Das Rangieren von Autos optimiert das Projekt „ISABELLA“, welches im Autoterminal des Logistikkonzerns BLG erforscht wird.  Das Forschungsprojekt sucht Antworten auf die Frage, wie sich der Umschlag mit künstlicher Intelligenz noch effizienter gestalten lässt. Ziel des Forschungsprojektes war es unter anderem, die vielfältigen logistischen Prozesse innerhalb des Umschlagterminals virtuell zu simulieren und dadurch eine verbesserte Plan- und Steuerbarkeit herzustellen. In der ersten Phase des Projekts wurden dabei allein die internen Prozesse berücksichtigt.

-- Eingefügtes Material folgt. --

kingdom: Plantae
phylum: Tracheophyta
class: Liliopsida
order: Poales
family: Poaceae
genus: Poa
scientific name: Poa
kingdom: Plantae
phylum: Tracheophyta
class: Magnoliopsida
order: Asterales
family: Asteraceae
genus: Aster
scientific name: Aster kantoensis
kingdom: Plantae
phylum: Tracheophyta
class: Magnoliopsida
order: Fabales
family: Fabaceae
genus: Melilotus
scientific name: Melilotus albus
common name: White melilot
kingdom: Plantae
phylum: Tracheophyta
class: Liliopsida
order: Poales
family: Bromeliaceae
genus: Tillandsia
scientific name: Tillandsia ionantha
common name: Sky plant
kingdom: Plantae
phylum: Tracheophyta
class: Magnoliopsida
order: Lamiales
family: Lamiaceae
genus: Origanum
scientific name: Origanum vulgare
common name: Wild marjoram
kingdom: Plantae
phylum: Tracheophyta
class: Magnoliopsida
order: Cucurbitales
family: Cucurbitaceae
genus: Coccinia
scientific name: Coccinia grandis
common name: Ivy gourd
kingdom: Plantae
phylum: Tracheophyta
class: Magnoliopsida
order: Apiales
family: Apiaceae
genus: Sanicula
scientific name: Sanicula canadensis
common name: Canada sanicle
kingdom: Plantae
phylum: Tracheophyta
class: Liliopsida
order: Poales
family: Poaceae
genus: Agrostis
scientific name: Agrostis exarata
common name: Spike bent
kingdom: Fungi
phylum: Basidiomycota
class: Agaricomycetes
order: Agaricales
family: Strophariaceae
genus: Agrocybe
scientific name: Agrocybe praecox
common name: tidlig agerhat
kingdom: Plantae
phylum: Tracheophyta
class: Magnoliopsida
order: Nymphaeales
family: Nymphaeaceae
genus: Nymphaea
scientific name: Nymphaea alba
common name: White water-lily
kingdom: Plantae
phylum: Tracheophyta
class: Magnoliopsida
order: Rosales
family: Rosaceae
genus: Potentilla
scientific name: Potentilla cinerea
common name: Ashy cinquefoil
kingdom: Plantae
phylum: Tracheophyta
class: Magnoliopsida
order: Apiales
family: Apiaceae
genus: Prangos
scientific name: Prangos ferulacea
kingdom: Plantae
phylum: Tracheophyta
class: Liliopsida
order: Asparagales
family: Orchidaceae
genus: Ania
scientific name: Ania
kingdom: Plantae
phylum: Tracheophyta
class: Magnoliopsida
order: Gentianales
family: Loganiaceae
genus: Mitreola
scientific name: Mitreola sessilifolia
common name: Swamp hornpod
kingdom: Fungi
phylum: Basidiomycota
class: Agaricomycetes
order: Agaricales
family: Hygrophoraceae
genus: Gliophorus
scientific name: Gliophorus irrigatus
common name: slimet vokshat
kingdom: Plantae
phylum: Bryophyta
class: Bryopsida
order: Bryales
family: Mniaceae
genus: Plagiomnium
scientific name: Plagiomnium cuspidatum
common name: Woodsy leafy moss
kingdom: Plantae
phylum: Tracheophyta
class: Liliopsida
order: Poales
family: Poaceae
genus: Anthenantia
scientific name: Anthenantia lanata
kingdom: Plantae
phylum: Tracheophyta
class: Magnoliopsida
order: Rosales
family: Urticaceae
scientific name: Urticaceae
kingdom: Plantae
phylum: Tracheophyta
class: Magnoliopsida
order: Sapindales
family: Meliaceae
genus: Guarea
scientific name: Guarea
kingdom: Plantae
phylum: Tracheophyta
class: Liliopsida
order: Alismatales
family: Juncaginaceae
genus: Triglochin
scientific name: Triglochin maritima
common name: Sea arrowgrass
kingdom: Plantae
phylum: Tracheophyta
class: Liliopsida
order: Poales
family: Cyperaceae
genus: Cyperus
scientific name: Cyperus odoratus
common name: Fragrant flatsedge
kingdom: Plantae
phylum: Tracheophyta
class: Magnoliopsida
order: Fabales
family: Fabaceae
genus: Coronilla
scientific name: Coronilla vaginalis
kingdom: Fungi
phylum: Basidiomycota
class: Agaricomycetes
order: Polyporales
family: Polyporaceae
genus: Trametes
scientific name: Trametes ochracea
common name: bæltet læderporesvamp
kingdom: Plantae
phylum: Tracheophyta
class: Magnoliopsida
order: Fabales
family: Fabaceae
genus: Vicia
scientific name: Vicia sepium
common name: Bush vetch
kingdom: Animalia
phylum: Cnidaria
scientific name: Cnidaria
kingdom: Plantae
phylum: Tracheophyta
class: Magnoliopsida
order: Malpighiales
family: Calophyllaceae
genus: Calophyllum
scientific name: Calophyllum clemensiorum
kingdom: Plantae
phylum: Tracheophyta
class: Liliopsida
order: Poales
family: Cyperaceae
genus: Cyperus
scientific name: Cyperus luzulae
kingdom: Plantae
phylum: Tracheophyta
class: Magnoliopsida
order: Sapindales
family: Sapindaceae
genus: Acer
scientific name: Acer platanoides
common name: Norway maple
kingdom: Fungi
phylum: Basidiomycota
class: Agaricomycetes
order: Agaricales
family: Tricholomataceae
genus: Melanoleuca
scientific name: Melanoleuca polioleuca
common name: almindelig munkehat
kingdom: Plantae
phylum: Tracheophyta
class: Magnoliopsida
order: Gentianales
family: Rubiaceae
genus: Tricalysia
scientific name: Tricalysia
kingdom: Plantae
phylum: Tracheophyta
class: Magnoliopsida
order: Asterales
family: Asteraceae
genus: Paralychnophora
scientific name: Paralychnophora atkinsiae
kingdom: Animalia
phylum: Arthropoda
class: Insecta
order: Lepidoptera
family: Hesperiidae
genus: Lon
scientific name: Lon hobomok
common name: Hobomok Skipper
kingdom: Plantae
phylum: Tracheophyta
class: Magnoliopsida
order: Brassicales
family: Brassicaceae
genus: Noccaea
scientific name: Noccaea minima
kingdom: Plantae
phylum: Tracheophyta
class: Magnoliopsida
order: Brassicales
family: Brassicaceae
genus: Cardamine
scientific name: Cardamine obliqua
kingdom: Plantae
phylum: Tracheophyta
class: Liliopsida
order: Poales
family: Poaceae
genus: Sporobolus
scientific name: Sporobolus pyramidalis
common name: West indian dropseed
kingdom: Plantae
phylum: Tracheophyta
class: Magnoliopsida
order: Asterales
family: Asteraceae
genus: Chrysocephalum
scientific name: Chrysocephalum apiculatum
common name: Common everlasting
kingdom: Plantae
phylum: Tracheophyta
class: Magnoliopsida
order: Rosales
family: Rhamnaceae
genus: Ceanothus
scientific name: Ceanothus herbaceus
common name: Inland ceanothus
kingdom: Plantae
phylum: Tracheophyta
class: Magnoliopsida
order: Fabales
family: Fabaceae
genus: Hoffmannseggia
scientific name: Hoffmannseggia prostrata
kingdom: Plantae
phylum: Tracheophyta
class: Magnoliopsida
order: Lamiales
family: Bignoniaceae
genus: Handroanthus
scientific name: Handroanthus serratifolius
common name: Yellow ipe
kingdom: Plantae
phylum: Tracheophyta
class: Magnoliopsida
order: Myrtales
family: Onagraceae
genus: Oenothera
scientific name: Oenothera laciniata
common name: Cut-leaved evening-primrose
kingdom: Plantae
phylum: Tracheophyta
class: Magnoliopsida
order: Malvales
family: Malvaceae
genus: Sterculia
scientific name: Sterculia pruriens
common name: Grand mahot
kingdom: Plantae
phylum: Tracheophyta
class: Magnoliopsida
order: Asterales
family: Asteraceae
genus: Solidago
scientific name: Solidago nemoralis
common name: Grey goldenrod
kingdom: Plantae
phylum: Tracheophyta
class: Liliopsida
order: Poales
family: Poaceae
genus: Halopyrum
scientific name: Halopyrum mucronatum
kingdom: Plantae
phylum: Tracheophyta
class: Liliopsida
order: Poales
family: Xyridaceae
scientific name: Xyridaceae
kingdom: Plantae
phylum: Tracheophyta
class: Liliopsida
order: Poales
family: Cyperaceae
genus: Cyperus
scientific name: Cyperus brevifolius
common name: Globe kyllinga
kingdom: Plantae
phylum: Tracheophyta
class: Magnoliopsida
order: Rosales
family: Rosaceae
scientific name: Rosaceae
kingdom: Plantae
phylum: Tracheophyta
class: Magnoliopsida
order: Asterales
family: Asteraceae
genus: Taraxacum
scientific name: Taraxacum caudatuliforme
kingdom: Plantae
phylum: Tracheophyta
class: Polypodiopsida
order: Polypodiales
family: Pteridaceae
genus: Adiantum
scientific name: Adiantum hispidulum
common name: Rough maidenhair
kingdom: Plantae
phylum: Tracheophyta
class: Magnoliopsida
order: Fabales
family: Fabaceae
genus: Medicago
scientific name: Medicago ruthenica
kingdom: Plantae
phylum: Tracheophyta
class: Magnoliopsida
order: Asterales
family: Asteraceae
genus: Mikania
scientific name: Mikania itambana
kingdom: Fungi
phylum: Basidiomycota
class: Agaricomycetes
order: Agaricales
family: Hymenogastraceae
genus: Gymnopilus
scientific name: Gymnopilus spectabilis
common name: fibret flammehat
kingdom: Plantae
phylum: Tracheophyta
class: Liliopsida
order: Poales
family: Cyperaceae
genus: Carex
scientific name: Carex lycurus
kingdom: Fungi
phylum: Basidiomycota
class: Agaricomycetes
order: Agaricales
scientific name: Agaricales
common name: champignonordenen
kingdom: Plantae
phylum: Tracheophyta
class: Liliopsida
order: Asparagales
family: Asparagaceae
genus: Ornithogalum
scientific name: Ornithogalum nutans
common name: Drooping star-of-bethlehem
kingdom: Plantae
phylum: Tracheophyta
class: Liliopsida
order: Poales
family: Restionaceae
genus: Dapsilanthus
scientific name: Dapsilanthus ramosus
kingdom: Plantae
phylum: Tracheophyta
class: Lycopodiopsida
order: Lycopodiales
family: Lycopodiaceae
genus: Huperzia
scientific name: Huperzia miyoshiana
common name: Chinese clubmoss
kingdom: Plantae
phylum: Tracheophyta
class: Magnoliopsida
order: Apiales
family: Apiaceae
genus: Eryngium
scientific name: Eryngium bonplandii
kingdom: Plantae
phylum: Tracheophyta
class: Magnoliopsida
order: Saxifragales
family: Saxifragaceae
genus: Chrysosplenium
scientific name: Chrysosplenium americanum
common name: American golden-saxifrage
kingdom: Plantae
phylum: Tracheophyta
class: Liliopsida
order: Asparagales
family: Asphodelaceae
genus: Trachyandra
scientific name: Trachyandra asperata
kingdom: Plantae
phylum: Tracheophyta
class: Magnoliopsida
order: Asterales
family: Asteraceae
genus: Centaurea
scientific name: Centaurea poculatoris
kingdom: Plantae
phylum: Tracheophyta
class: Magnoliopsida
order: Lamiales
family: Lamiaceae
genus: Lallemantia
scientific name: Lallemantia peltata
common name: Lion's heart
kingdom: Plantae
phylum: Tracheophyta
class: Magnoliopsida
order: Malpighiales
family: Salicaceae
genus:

Im Projekt Isabella 2.0, das im Juli 2020 startete, beziehen die Projektpartner nun auch Bewegungsdaten der externen Verkehrsträger Zug, Schiff und Lkw sowie deren Be- und Entladung mit ein. Das heißt, bereits bei der Übernahme der Fahrzeuge im jeweiligen Verkehrsträger – zum Beispiel auf dem Schiff – soll die Erfassung der Fahrzeuge per Smartphone beginnen. Analog zum „Smart Ship“ steht am Ende dieser Entwicklungen ein „Smart Port“, der volldigitalisiert über die gesamte Logistikkette Daten austauscht und KIs nutzt, um Prozesse zu optimieren.